平成11年9月30日に茨城県東海村にある(株)ジェー・シー・オー(以下、JCO)のウラン加工工場で臨界事故が起こりました。この工場は、色々な種類のウラン化合物に処理を加えて、原子炉の燃料の原料として都合のよい品質のウラン化合物を作る所です。まず、臨界事故とは何かを説明します。
 原子炉の燃料として使用できる物質を核燃料物質と言い、その代表的なものがウラン化合物です。天然ウランはウラン-238(99.3%)とウラン-235(0.7%)から成っており、通常は燃料に使うには、核分裂しやすいウラン-235の比率を3〜4%程度に高めた濃縮ウランにします。1個の核分裂で多くの場合2個の核分裂片(このほとんどが放射性の核分裂生成物になる)、平均で2.5個の中性子、およびガンマ線などの放射線が飛び出します。

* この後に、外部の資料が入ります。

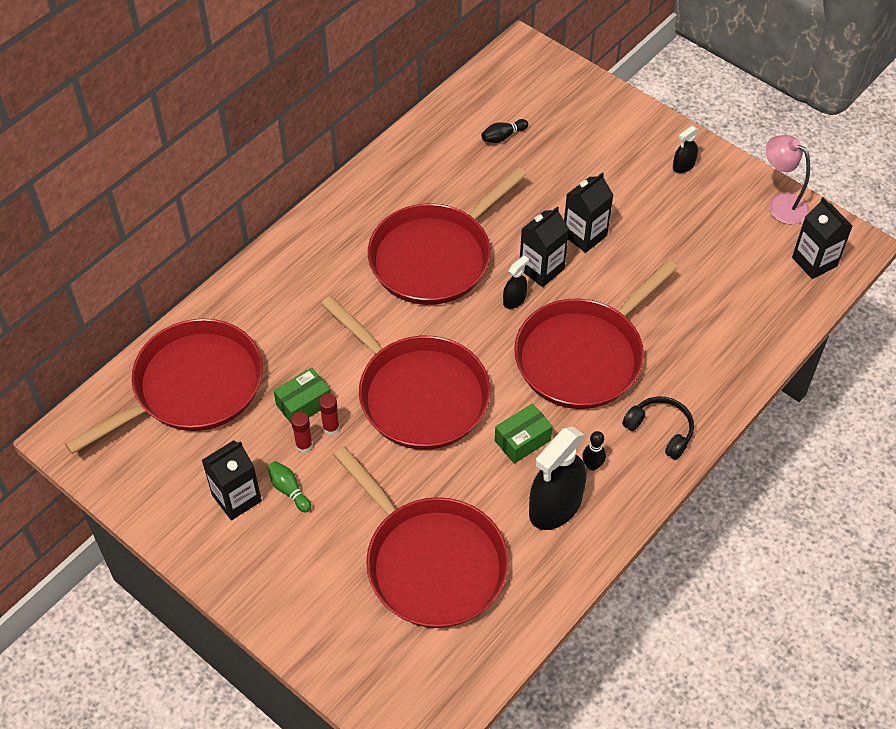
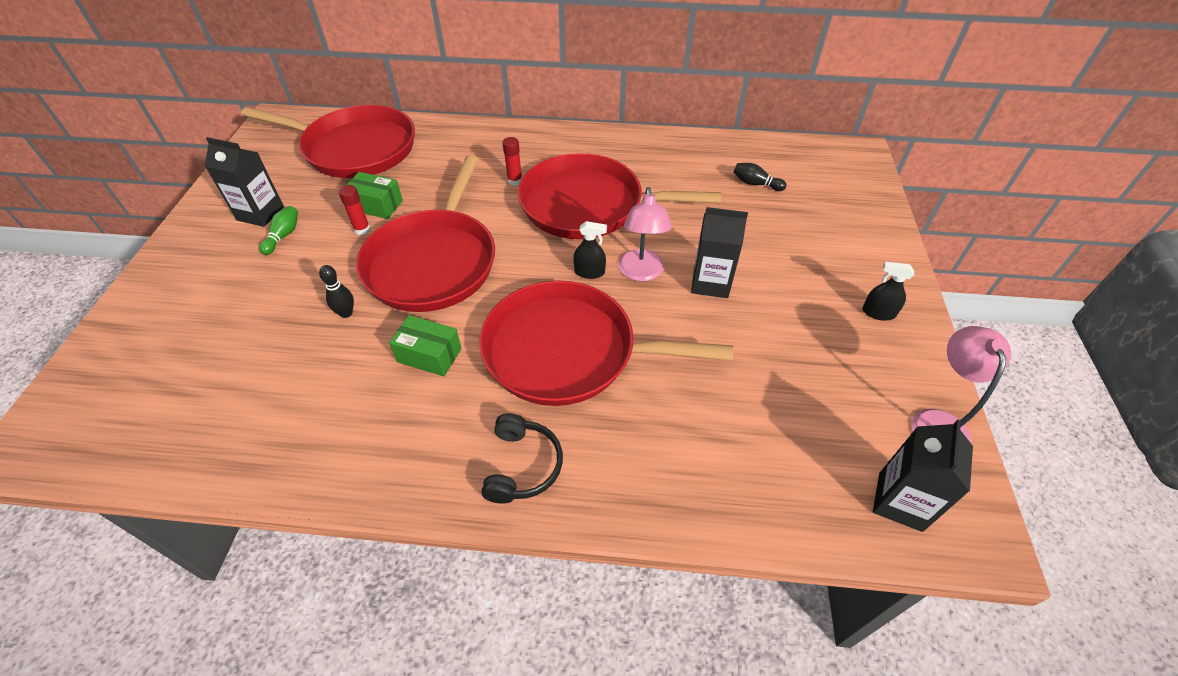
camera: 55 degrees right, 5 degrees down
(304, 445) = (334, 224): red glue stick -> red glue stick (515, 181)
(431, 562) = (245, 357): red pan -> none
(541, 269) = (641, 273): black carton -> pink lamp
(555, 506) = (362, 420): black spray bottle -> none
(592, 465) = (434, 426): black bowling pin -> black bowling pin (346, 313)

その中性子のうちの1個が周囲の核燃料物質で次の核分裂を起こし、そこで生まれた中性子のうちの1個がまた次の核分裂が起こすといった具合に核分裂連鎖反応が起こり、周囲に十分な量があると連鎖反応が持続します。それ以下では連鎖反応が持続しないぎりぎりの量を臨界量といいます。臨界量は、その核燃料物質の組成、ウランの濃縮度、集合の形などによって変わります。同じ体積では球が表面積が最小で、中で生まれた中性子が外に逃げ出す割合も最小ですから、同じ核燃料物質では球状の集合体が最小量 で臨界になります。同じ形の集合体では、例えば、その周囲を水の層で囲むと、集合体から逃げ出す中性子の何割かが集合体の中に跳ね戻され核分裂を起こす助けになるので、水層がないときよりも少ない量で臨界になります。ちょうど臨界量のときには時間とともに核分裂が発生する割合は一定ですが、臨界量を超えると核分裂発生率(単位時間内の核分裂数)が増え続け、臨界量を大きく超えると爆発的に増加します。
 以上のことから核燃料物質は、一箇所に多く集めたり、浸水させるなどといったことを避け、臨界量よりも十分少量に分割して保管するのが当然の常識となっています。まして、核燃料物質の加工作業では、誤操作も考慮し、臨界にならない量を一回の取扱量(バッチ)として扱っています。さらに、貯槽等はタンクの形状を細長い円筒状にするか偏平にするなど設計上の配慮をして、間違って1バッチ以上の量が入っても臨界にならない設備になっていなければなりません。それでも、核燃料物質が予想外の原因で制御不能なまま臨界量を超えて事故になることを臨界事故と言います。

 
 

図 2人の作業状況
本稿の執筆では、原子力安全委員会ウラン加工工事事故調査委員会報告(平成11年12月24日)を参考としました。図は同報告の中の図にわずかに加筆修正したものです。

 

 さて、JCOでは国の許認可を得た設備及び方法による作業とは会く異なる手順で、硝酸ウラニル溶液を作っていましたが、さらに悪いことに、複数のバッチの溶液を全体として均一に混ぜ合わせるという許可を得ていない作業の際に、臨界を防ぐのに必要な手順を省いて、この作業では使うことになっていない沈殿槽という大きな容器に漏斗を通して5リットル入りステンレス製ビーカーで6バッチ分もの溶液を入れ、7バッチ分目を注ぎ足している途中で臨界になり事故になりました。その時の作業の様子の堆定図を示します。図で見る作業動作は、臨界にさえならなければ特に危険というほどのものではありません。図の外にいた1人を加えた3人が重体となる高線量の放射線を被ばくし入院しました。臨界になった溶液に最も近い位置にいたAさんが最も高線量の被ばくをし、12月21日に東大医学部付属病院で逝去され、Bさんが平成12年4月27日に逝去されたのは痛恨の極みでした。世界で最新最高の医療が施されたのがせめてものことです。事故についての責任は、違法のみならず幾重にも手落ちのあった会社の経営・管理上の当事者責任が最も重いのは明らかです。
 今回の事故で、概ね350m圏内住民避難と10km圏内住民の屋内退避で、住民は大きな迷惑をこうむりましたが、結果 として上記の3名以外には、現場近くで防災活動をした人達も含めて周辺全住民に健康上問題となるほどの被ばくはなく、事故直後に周辺で検出された放射性核種は、微量なうえに半減期の短い核種であって、環境上の影響も十分小さいものでした。また、農産物も完全に安全だということが、広範囲の各種の測定から確認されています。それにもかかわらず農産物が売れないなどの風評被害が大きかったのは誠に残念なことです。放射線検出器の感度は高いので、ごく微量な放射能でも検出されます。何が(何と言う核種が)いくらだけ検出されたか、それが健康上心配な量なのかどうかは専門家が説明すべきですが、住民の人達も放射線・放射能についての基礎知識が持てるように、また不確かな情報などで、いたずらに過剰な心配をしなくてもすむように充分な配慮がなされるべきです。